**PERMINTAAN:** Tuliskan lanjutan teks tentang tradisi Cowongan di bawah ini, dimulai tepat setelah kalimat terakhirnya.

Beranda Publikasi Kolom Tradisi Cowongan Masyarakat Banyumas

Tradisi Cowongan Masyarakat Banyumas

946
0
Tradisi Cowongan adalah ritual memohon hujan oleh masyarakat Banyumas, Jawa Tengah, saat kemarau panjang
Tradisi Cowongan adalah ritual memohon hujan oleh masyarakat Banyumas, Jawa Tengah, saat kemarau panjang (Sumber foto: Kolom Desa)

Mukhamad Hamid Samiaji (Pegiat Budaya di Lembaga Kajian Nusantara Raya UIN Prof. K.H. Saifudin Zuhri Purwokerto)

Tradisi Cowongan adalah ritual khas masyarakat Banyumas, Jawa Tengah, yang dilakukan untuk memohon turunnya hujan, terutama saat terjadi kemarau panjang.

Ritual ini tidak hanya mencerminkan kearifan lokal dalam menghadapi tantangan alam, tetapi juga menggambarkan kekayaan budaya dan spiritualitas masyarakat setempat. Cowongan menjadi sebuah ritual upacara meminta hujan dengan menggunakan sarana atau media berupa siwur atau gayung atau juga bisa dengan irus (centong sayur) dengan tembang-tembang atau lagu-lagu tertentu yang mengandung doa atau permohonan kepada sang pencipta (Syafril Faizal, 2018).

**DAFTAR DATA:**
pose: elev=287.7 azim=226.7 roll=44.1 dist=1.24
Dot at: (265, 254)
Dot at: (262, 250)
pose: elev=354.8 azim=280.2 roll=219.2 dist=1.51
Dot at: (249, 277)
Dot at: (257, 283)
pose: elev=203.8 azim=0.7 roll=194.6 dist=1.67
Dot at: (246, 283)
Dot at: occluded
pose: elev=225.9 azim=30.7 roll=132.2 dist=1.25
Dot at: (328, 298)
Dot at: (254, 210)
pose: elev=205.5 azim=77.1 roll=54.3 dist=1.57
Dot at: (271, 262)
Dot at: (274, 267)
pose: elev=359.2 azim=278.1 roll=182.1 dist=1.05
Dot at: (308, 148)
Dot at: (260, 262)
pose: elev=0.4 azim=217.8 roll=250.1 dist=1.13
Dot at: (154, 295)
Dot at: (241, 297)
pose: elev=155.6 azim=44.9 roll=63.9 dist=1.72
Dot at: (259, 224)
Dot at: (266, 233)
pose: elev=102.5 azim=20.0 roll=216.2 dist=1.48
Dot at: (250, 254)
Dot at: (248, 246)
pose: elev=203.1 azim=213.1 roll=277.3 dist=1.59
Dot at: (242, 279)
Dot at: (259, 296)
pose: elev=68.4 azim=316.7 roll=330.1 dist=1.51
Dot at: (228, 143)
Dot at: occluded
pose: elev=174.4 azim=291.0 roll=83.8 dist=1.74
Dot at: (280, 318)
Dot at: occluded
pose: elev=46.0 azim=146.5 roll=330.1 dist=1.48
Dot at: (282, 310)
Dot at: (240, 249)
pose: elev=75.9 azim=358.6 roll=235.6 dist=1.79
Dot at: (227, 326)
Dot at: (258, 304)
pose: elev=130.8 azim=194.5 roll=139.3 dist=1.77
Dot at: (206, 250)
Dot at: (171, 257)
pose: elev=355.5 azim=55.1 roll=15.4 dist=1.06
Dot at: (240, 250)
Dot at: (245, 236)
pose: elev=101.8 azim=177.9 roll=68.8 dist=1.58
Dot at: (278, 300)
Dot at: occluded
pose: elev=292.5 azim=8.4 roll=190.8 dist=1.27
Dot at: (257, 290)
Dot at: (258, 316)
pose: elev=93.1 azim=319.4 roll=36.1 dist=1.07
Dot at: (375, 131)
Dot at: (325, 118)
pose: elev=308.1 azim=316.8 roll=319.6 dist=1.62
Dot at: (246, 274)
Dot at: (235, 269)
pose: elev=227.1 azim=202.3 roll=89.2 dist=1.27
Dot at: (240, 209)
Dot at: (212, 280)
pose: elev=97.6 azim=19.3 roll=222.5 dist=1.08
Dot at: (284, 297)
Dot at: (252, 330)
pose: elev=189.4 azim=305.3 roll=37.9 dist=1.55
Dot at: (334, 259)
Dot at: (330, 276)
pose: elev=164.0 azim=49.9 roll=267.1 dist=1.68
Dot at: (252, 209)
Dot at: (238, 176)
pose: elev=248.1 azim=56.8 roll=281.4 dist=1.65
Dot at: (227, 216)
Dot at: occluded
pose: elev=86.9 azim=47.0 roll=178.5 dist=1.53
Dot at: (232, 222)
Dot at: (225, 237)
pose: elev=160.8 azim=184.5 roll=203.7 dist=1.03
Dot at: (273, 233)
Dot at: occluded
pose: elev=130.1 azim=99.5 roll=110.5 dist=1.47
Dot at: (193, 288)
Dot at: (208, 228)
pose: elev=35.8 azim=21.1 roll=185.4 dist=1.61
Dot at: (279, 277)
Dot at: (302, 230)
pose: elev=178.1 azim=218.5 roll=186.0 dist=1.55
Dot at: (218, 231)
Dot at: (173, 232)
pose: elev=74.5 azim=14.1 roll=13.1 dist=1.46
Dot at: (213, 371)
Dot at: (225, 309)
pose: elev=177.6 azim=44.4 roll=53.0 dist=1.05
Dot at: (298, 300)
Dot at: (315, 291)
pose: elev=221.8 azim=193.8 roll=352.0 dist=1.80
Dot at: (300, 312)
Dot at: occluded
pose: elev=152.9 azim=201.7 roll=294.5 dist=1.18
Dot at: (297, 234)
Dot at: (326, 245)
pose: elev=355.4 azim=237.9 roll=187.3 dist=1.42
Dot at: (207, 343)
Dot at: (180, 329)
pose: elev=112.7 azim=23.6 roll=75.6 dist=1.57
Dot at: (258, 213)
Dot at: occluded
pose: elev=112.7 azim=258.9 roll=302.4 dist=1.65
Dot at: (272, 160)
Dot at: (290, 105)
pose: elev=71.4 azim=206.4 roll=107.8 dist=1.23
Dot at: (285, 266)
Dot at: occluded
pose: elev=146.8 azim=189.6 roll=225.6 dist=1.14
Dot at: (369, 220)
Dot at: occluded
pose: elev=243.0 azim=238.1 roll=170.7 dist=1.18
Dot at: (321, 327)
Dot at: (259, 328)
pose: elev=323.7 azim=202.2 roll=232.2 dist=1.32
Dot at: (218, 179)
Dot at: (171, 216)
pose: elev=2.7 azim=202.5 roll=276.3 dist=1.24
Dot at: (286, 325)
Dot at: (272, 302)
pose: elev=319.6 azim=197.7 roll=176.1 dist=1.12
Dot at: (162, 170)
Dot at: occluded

**JAWABAN TUGAS:**
Secara etimologis, kata “cowongan” berasal dari istilah “cowang-coweng” yang berarti corat-coret pada wajah.

Dalam konteks tradisi ini, “cowong” merujuk pada boneka yang terbuat dari tempurung kelapa yang dihias menyerupai wanita cantik. Boneka ini dipercaya sebagai media bagi roh bidadari, khususnya Dewi Sri, dewi padi yang melambangkan kesuburan dan kesejahteraan.

Melalui ritual ini, masyarakat berharap Dewi Sri akan turun ke bumi dan membawa hujan yang sangat dibutuhkan.

Menurut cerita yang berkembang, pada masa lalu, sepasang suami istri bernama Ki Jayaraga dan Nyi Jayaraga melakukan tirakat selama 40 hari 40 malam untuk memohon hujan.

Setelah tirakat, mereka mendapat petunjuk untuk mengambil siwur (gayung dari tempurung kelapa) dari rumah yang dihuni tiga janda. Siwur tersebut kemudian “berbicara” dan meminta didandani seperti wanita serta dipanggil dengan nama Nini Cowong. Setelah permintaan tersebut dipenuhi dan ritual dilakukan dengan menyanyikan lagu “Siwur Tukung”, hujan pun turun deras selama tujuh hari tujuh malam.

Secara khusus, ritual Cowongan digambarkan sebagai ritual yang dilakukan untuk memanggil bidadari agar turun ke Bumi dan mendatangkan hujan.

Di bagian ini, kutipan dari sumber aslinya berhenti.